Zuenir Ventura: personagem, testemunha e narrador da História
Zuenir Ventura é uma testemunha da história. Jornalista, professor e agora imortal da Academia Brasileira de Letras, ele viveu para contar e resgatar a memória de um dos períodos mais sombrios da história recente do Brasil. Seu livro “1968 – o ano que não terminou” é um dos mais célebres registros sobre a época da ditadura militar.
Publicado 28/12/2014 10:01
A edição especial do Brasilidade traz um personagem cujo papel fundamental tem sido transmitir às diferentes gerações a necessidade de se falar sobre princípios básicos como liberdade e democracia. “Você precisa do passado para entender o presente e para construir o seu futuro”, pondera.
O jornalista diz que até hoje ainda é difícil lembrar do que aconteceu com pessoas próximas; vítimas de perseguições, torturas e mortes. Para escrever “1968”, Zuenir diz que ouviu muitas pessoas e mergulhou em documentos, registros e qualquer outra forma de traduzir, com fidelidade, os episódios e situações históricas. “Em 1987, quando eu estava escrevendo sobre 68, eu só pensava em 68. Quase não lembro do que aconteceu em 87, eu acho que fiquei até meio chato, porque só perguntava às pessoas onde elas estavam e o que elas estavam fazendo em 68”, conta.

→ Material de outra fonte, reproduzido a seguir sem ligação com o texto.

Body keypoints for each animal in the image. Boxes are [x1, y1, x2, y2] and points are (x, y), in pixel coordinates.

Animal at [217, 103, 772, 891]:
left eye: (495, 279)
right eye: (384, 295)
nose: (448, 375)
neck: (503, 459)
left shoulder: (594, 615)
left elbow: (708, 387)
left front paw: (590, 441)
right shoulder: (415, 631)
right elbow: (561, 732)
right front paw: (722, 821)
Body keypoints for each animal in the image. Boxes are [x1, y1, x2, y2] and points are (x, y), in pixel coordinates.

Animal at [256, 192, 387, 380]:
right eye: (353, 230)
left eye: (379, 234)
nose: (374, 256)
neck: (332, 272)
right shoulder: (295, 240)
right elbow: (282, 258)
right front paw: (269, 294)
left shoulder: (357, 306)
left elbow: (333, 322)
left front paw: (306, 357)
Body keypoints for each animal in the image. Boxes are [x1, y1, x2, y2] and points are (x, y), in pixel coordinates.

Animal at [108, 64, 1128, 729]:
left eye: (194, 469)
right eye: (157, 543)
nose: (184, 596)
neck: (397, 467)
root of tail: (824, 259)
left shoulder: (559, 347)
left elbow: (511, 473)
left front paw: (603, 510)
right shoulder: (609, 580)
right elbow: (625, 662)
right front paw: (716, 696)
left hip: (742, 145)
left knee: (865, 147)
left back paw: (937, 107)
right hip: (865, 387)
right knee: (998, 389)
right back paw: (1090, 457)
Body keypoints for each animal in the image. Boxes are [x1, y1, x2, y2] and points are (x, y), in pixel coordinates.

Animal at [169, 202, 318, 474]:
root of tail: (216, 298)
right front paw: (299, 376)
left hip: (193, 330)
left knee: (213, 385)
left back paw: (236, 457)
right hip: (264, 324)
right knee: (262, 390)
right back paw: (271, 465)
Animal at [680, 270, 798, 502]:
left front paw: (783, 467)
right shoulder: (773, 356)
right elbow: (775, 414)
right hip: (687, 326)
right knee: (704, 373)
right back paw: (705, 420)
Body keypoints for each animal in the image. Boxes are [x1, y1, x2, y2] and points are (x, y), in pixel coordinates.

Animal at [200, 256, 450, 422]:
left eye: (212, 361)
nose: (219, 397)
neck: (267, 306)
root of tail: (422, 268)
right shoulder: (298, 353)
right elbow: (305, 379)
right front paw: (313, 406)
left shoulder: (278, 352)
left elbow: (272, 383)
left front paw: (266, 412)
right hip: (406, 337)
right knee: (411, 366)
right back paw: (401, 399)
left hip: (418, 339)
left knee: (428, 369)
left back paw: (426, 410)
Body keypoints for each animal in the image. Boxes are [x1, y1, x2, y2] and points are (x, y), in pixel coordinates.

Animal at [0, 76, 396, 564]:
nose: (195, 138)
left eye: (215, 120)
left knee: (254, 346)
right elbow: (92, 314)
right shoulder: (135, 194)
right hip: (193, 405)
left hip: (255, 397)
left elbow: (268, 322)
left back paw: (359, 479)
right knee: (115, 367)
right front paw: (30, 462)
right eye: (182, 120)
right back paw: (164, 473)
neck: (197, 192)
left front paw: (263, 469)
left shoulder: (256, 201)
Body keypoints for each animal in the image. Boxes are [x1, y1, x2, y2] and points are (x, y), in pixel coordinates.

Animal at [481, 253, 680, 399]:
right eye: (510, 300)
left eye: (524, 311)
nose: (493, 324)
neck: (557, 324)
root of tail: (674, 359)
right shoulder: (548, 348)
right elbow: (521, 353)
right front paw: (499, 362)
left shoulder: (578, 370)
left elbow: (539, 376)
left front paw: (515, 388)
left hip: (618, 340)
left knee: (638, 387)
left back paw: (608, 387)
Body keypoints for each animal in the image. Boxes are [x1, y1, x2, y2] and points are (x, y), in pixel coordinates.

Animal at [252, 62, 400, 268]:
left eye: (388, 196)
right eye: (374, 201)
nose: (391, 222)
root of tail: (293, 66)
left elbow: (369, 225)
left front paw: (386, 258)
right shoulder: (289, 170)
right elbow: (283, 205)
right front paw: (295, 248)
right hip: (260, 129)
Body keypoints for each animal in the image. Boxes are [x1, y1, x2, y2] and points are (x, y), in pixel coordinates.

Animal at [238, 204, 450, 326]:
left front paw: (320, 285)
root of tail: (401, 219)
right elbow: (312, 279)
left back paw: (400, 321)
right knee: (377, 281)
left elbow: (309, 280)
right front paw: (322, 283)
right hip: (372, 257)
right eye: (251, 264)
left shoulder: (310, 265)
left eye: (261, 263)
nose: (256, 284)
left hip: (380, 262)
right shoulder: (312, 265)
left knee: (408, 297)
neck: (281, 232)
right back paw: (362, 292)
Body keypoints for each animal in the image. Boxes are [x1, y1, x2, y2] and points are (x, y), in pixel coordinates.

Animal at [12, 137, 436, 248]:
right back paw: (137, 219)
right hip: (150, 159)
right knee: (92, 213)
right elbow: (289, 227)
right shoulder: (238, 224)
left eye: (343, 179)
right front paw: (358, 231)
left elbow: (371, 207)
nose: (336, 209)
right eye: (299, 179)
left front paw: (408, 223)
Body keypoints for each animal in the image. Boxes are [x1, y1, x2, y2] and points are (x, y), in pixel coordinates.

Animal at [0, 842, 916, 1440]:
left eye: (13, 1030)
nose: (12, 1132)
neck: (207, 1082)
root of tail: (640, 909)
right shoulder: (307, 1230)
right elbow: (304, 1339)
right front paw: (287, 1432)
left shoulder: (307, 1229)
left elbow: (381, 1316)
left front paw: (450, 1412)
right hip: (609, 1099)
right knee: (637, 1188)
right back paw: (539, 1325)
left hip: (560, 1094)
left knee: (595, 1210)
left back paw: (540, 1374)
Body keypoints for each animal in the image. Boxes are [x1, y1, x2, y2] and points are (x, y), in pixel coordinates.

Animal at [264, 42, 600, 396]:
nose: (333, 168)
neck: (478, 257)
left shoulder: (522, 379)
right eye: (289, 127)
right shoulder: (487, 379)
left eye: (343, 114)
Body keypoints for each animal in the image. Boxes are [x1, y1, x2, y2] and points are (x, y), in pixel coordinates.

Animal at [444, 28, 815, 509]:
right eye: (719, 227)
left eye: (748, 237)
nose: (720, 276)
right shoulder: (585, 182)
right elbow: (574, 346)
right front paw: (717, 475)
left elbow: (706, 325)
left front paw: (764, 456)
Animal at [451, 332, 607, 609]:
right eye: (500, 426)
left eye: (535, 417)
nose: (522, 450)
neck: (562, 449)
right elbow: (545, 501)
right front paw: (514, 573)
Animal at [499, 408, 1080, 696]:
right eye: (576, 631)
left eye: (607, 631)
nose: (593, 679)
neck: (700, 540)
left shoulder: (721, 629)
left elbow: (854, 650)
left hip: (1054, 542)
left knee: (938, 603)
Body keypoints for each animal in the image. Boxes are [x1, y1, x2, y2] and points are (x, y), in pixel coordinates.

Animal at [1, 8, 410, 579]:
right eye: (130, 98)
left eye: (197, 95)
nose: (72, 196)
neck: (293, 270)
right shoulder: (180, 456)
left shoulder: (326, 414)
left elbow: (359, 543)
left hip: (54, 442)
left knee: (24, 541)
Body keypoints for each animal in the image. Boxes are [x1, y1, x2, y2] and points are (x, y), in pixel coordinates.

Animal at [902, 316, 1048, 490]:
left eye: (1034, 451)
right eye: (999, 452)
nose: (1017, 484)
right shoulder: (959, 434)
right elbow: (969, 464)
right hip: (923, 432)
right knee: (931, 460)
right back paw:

Para Zuenir, um dos episódios mais marcantes foi o dia 13 de dezembro daquele ano, quando foi instituído o AI-5, revogando direitos individuais e deflagrando diversas operações de captura, tortura e assassinatos. Ele diz que a censura, as perseguições e o cerceamento à informação foram os principais prejuízos para a sociedade da época. “A matéria prima do jornalista, que é a liberdade, é o ar que a gente respira. Eu acho que o prejuízo maior foi para a sociedade, porque, claro que nós, jornalistas, sofremos muito, mas a sociedade ficou sem saber o que estava acontecendo. Hoje, quando um jovem diz para mim assim: ‘Não, mas olha, hoje também, hoje tem censura do mercado’, eu falo: ‘Olha, você não sabe o que é viver sob censura’, avalia.
Ele lembra do episódio de uma tentativa de tentar retratar o contexto da época sem o veto imposto pela censura. “Tem uma edição histórica do Jornal do Brasil que tenta furar a censura. Saía assim, em cima do jornal, no cabeçalho, ao lado, a temperatura, a meteorologia, e aí a meteorologia daquele dia era assim: ‘Tempo escuro, sujeito a tempestade, não sei o quê’, que era uma forma, era uma tentativa de você passar a informação de que estava sob censura, mas era tudo muito sutil, que o leitor, o leitor médio, ele não percebia. Mas aí começa a tentativa de você passar, de alguma maneira, a informação para o seu leitor, mas era muito difícil”, lembra.
O próprio Zuenir foi vítima da repressão do período. Preso sem nenhuma acusação formal, passou três meses encarcerado, mas não chegou a sofrer nenhum tipo de violência física. “Eu fui preso sem a menor razão, eu não participei de nenhum movimento. Eu acompanhava, eu era professor, eu acompanhava os jovens numa passeata, numa assembleia, mas nada de importante. Não tinha nenhuma importância política e eu fui preso como muitos foram naquela época, sem saber o porquê. Naquele momento você nunca estava livre da ameaça de tortura, você nunca sabia se chegaria o seu dia. Tive a sorte de ser bem tratado, não ser torturado, mas outros amigos meus, não. E é muito triste lembrar disso”, relata.
Passados 50 anos do golpe militar, Zuenir diz que o Brasil avançou em sua democracia ao instituir a Comissão Nacional da Verdade e passar a limpo um dos episódios mais marcantes de sua história recente. “Eu sofria demais vendo outros países que já tinham comissão da verdade e o Brasil se recusava a abrir os seus arquivos, abrir o seu passado. Está sendo feito e está sendo feito com muito critério, está sendo feito sem nenhum espírito de revanche, sem nenhum espírito de vingança. O que está se querendo fazer é exatamente descobrir o seu passado, rever o seu passado, a sua história e não repetir. Aquele ciclo não tinha se fechado ainda, sem a Comissão da Verdade, sem esse balanço ”, diz.